Your objective >>
Only lines containing the word "espuma" belong in the answer; copy each one from the records.

##### Supplied records

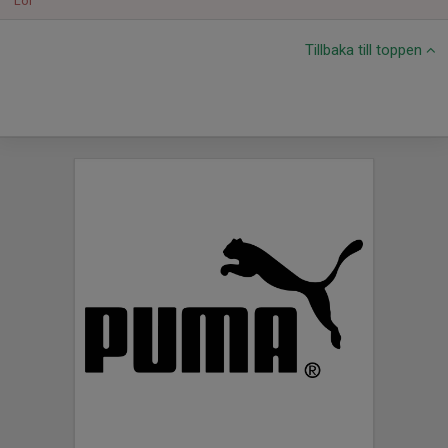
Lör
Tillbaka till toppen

##########
##### Supplied records

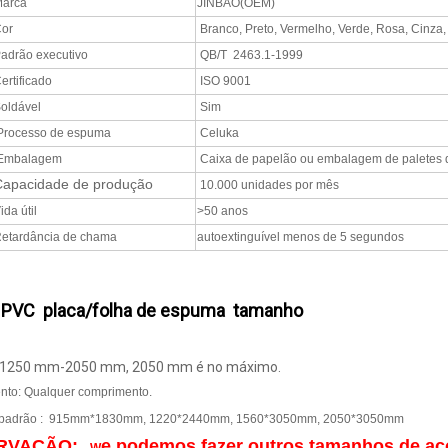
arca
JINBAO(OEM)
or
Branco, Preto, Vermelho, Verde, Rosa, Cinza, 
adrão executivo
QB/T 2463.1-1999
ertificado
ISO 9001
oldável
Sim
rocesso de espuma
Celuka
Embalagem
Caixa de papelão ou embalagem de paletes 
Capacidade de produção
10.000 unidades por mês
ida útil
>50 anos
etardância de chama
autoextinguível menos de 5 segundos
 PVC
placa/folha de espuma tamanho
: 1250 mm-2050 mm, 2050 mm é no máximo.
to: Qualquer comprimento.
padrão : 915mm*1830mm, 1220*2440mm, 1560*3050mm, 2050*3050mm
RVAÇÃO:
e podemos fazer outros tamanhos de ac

##########

Output below >>
rocesso de espuma
placa/folha de espuma tamanho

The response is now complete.